Check every line in the records below for the word "pixels" and report how many have it, nothing more.
[[ PROVIDED INFORMATION open ]]
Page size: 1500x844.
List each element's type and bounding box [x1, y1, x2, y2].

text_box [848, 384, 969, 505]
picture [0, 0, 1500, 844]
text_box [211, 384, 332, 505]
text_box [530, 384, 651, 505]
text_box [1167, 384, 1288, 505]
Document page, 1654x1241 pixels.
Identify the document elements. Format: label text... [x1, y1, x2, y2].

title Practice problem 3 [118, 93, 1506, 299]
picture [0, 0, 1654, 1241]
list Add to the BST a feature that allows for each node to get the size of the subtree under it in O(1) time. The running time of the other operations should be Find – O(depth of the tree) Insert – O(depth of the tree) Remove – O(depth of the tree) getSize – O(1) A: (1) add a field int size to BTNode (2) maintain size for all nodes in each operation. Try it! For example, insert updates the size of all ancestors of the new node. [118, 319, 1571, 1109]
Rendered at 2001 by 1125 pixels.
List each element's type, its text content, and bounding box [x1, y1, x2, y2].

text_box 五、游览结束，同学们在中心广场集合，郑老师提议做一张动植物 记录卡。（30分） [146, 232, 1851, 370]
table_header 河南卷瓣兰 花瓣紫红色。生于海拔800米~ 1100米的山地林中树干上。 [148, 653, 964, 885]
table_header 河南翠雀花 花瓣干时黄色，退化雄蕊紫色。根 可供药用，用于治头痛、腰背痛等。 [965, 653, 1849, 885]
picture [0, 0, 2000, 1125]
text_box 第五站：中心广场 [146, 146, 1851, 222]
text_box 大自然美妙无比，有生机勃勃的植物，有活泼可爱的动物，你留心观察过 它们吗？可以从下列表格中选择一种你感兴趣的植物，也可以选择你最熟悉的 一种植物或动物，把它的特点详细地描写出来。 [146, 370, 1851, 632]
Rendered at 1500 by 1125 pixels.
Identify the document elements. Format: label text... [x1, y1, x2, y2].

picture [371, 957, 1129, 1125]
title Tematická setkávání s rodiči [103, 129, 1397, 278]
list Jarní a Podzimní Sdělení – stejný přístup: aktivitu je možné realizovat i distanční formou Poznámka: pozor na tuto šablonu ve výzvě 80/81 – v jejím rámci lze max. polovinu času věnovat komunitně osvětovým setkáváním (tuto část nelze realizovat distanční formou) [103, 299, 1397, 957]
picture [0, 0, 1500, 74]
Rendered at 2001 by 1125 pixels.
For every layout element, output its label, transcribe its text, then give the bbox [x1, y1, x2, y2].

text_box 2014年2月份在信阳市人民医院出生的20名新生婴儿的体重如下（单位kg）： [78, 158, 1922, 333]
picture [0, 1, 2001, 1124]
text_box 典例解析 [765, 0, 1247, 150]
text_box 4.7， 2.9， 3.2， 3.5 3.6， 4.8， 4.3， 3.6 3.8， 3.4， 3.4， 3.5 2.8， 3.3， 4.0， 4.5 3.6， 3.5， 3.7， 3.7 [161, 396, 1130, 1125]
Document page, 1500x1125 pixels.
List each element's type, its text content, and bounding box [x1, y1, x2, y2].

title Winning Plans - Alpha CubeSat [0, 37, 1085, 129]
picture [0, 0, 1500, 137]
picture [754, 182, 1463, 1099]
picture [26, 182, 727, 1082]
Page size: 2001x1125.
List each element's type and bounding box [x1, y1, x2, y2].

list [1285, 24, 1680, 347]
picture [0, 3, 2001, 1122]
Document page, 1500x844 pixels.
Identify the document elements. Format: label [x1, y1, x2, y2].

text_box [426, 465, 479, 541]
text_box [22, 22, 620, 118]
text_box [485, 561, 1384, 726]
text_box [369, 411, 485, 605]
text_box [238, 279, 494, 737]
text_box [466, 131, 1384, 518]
[[ PROVIDED INFORMATION closed ]]
ANSWER TO THE EXERCISE: 6